De laatste tien jaar heeft de Commissie het consumentenacquis aan een algehele herziening onderworpen, waarna Richtlijn 2008/122/EG i betreffende gebruik in deeltijd en Richtlijn 2011/83 i/EU betreffende consumentenrechten zijn vastgesteld. De herziening van Richtlijn 90/314/EEG i maakt deel uit van dezelfde exercitie.

Het voorstel vormt een aanvulling op bestaande EU-wetgeving, en met name op de richtlijn betreffende oneerlijke bedingen (93/13/EEG), de richtlijn betreffende oneerlijke handelspraktijken (2005/29/EG), de richtlijn betreffende consumentenrechten (2011/83/EU), de verordeningen inzake passagiersrechten (Verordeningen (EG) nrs. 2004/261, 1371/2007, 1177/2010 i en 181/2011 i) alsook de richtlijnen betreffende elektronische handel (2000/31/EG) en de richtlijn betreffende diensten op de interne markt (2006/123/EG).

Het voorstel vormt ook een aanvulling op Verordening (EG) nr. 593/2008 i inzake het recht dat van toepassing is op verbintenissen uit overeenkomst (Rome I) en op Verordening (EG) nr. 44/2001 i betreffende de rechterlijke bevoegdheid, de erkenning en de tenuitvoerlegging van beslissingen in burgerlijke en handelszaken (Brussel I).

2. RESULTATEN VAN RAADPLEGINGEN VAN BELANGHEBBENDEN EN EFFECTBEOORDELINGEN

2.1. Raadpleging van belanghebbenden

In 2008 ontving de Commissie bij een raadpleging over haar werkdocument uit 2007 meer dan 80 bijdragen van belanghebbende bedrijven, consumentenorganisaties, juristen, wetenschappers en veertien lidstaten. In januari 2009 startte de Commissie de studie naar consumentenschade, die 17 EU-landen bestreek en werd gebaseerd op vraaggesprekken met een steekproef van 500 consumenten.

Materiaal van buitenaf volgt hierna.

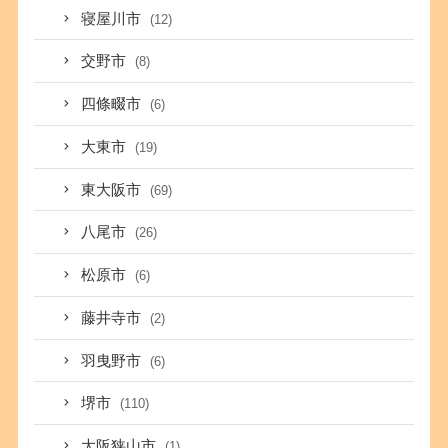
寝屋川市
(12)
交野市
(8)
四條畷市
(6)
大東市
(19)
東大阪市
(69)
八尾市
(26)
松原市
(6)
藤井寺市
(2)
羽曳野市
(6)
堺市
(110)
大阪狭山市
(1)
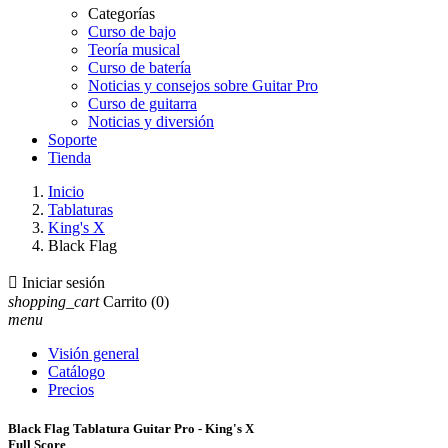
Categorías
Curso de bajo
Teoría musical
Curso de batería
Noticias y consejos sobre Guitar Pro
Curso de guitarra
Noticias y diversión
Soporte
Tienda
Inicio
Tablaturas
King's X
Black Flag

Iniciar sesión
shopping_cart
Carrito
(0)
menu
Visión general
Catálogo
Precios
Black Flag Tablatura Guitar Pro - King's X
Full Score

In oktober 2009 werd een tweede openbare raadpleging gehouden met vijf online vragenlijsten voor consumenten, consumentenorganisaties, bedrijven, bedrijfsorganisaties en lidstaten/overheden. Daarbij sprak 89% van de overheden, 70% van de bedrijfsorganisaties, 64% van de bedrijven en 96% van de consumentenorganisaties zich uit voor een herziening van de richtlijn.

Op een workshop voor de lidstaten zijn op 27 oktober 2009 specifieke problemen en beleidsopties besproken. Op 21 april 2010 stelde een subgroep van de Europese Consumenten Adviesgroep (ECCG) zijn advies vast.

Op 22 april 2010 werd de impact van de geïnventariseerde beleidsopties besproken op een workshop met belanghebbenden. Van september 2009 tot en met oktober 2010 zijn meer dan 15 vraaggesprekken gevoerd met belangrijke vertegenwoordigers van de sector.

In maart 2012 gaf de Commissie opdracht voor een testonderzoek naar het pakketreis-label en consumentengedrag bij de aanschaf van zogenaamde "dynamic packages”. In juni 2012 organiseerde de Commissie een workshop voor lidstaten en een conferentie van belanghebbenden, waarop het herzieningsproces nader is besproken. Op 8 februari 2013 vroeg de ECCG opnieuw om een herziening van de richtlijn.

2.2. Effectbeoordeling

De effectbeoordeling spitste zich toe op acht beleidsopties en enkele subopties.

Optie 1 – handhaven van de status quo, d.w.z. de richtlijn niet aanpassen.

Optie 2 – richtsnoeren, de richtlijn niet aanpassen en richtsnoeren opstellen met verwijzingen naar arresten van het Hof van Justitie en met verduidelijkingen inzake toepassingsgebied en aansprakelijkheid.

Optie 3 – pakketreis-label en/of vereiste dat handelaars die geassisteerde reisarrangementen verkopen, vermelden dat de betrokken diensten géén pakketreis vormen (aanvullende opties).

Suboptie A – invoering van een pakketreis-label – een verplicht logo waarop consumenten moeten worden gewezen wanneer zij een pakketreis kopen.

Suboptie B – invoering van een verplichting voor handelaars die gecombineerde reisarrangementen aanbieden die geen pakketreis vormen, om consumenten erop te wijzen dat zij hen geen pakketreis verkopen.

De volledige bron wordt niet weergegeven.